EcoPredict is a Bittensor subnet for decentralized environmental forecasting.
EcoPredict is a Bittensor subnet that builds a competitive, decentralized marketplace for AI-powered environmental forecasting. In regions like Port Harcourt, Rivers State, Nigeria, centralized weather and pollution services often lack granularity due to sparse data, leading to devastating crop losses, flood damage, and health risks from events like oil-related contamination. Traditional forecasts miss hyper-local factors (e.g., river levels + rainfall + pollution runoff), costing communities billions annually.
EcoPredict solves this by incentivizing a global network of miners to run specialized AI models that generate accurate, location-specific predictions (rainfall, flood risk, air quality, disaster alerts). Users query the subnet (e.g., via a simple app: "Flood risk for my farm in Buguma next 7 days?"), miners compete to provide the best forecasts using diverse data sources (satellites, IoT sensors, local feeds), and validators score them objectively against real-world outcomes post-event.
Key strengths:
Incentivized Proof of Intelligence — Top-performing models earn 80% of TAO rewards per epoch via accuracy-based scoring, driving continuous improvement.
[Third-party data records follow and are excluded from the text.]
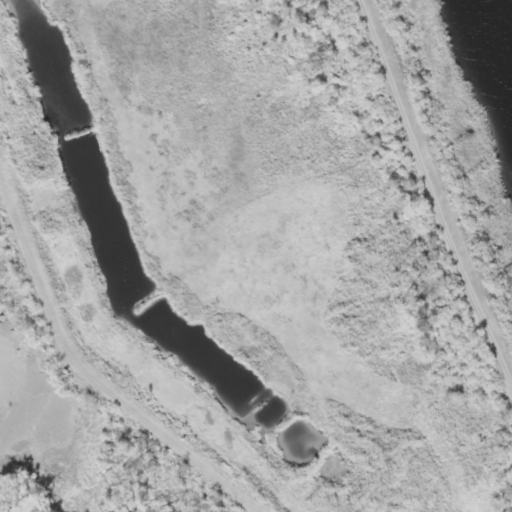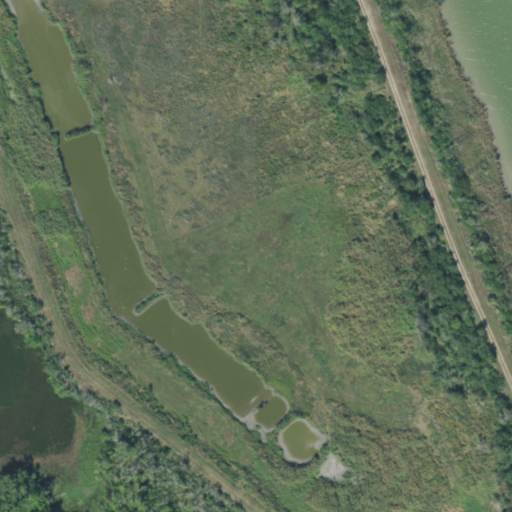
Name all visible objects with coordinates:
road: (423, 214)
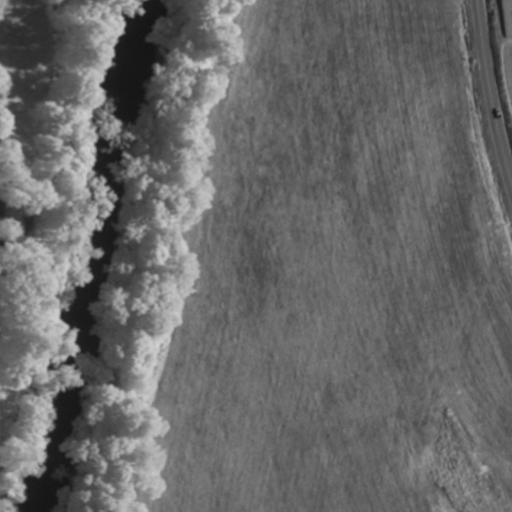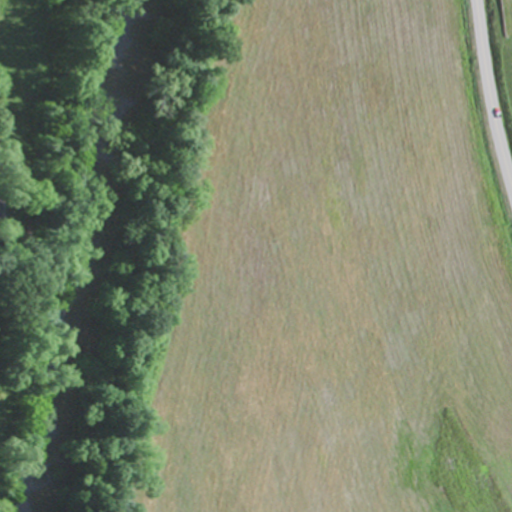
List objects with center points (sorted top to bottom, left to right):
road: (492, 88)
river: (75, 255)
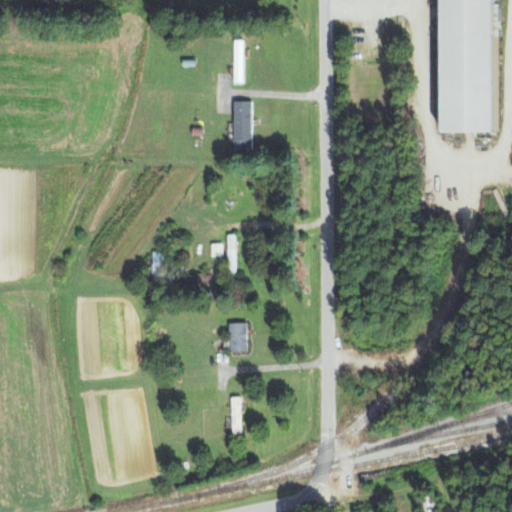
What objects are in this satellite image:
building: (240, 61)
building: (473, 67)
building: (244, 125)
building: (217, 250)
building: (232, 254)
building: (160, 263)
road: (325, 290)
building: (239, 336)
road: (275, 365)
building: (237, 414)
railway: (311, 469)
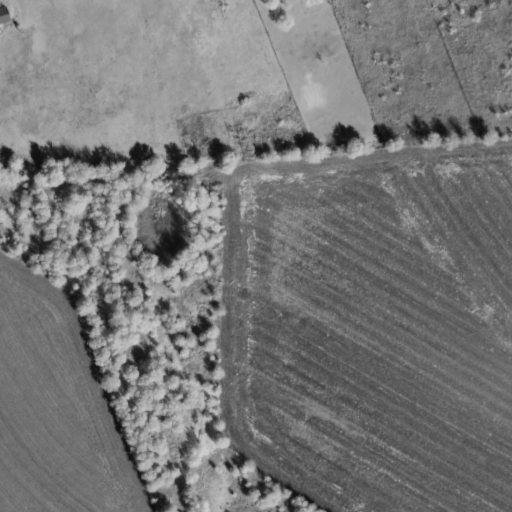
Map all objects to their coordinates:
building: (3, 14)
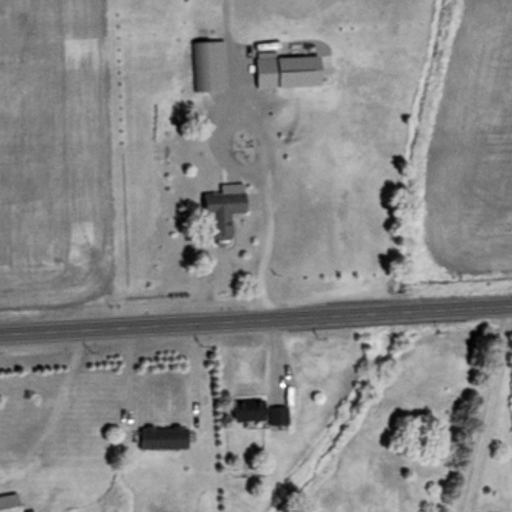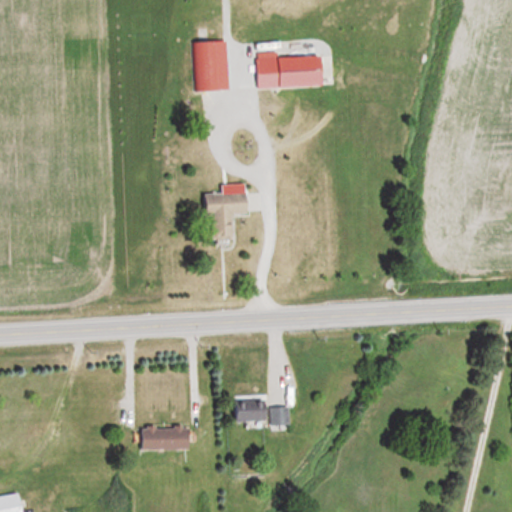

Decentralized & Resilient — No single point of failure; miners in data-scarce areas (like Africa) can contribute local insights for better relevance.
Real-World Impact — Empowers farmers, governments, and insurers with actionable intel, enhancing climate resilience in vulnerable regions.
This subnet complements existing Bittensor efforts (e.g., Zeus for general weather) by focusing on environmental + pollution/disaster use cases, attracting non-crypto users (agri, NGOs) and boosting TAO utility through practical adoption.
Progress During Hackathon (as of Feb 21, 2026):
Completed full subnet design proposal (Notion doc with incentive mechanics, miner/validator roles, business rationale, and GTM).
Recorded 5-10 minute explanation video walking through the architecture, farmer use case in Rivers State, and reward flow.
Created public introduction post on X (Twitter) to build visibility and community feedback.
Prepared 10-page pitch deck highlighting problem-solution fit, competitive edge, and Nigeria-specific impact.
Set up GitHub repository with proposal docs, diagrams, and README overview.
Currently bootstrapped (solo contributor from Port Harcourt, Nigeria). No external funding raised yet. Seeking:
Ideathon prizes ($18K+ cash pool + up to 𝞃1000 TAO discretionary funding from partners like Unsupervised Capital).
Compute credits (e.g., from Basilica AI) for Round 2 prototyping.
Potential incubation/accelerator support if selected as a top idea.
No prior grants, VC raises, or token sales. Open to partnerships for data sources (e.g., satellite/IoT providers) or early pilot funding to bootstrap miner participation.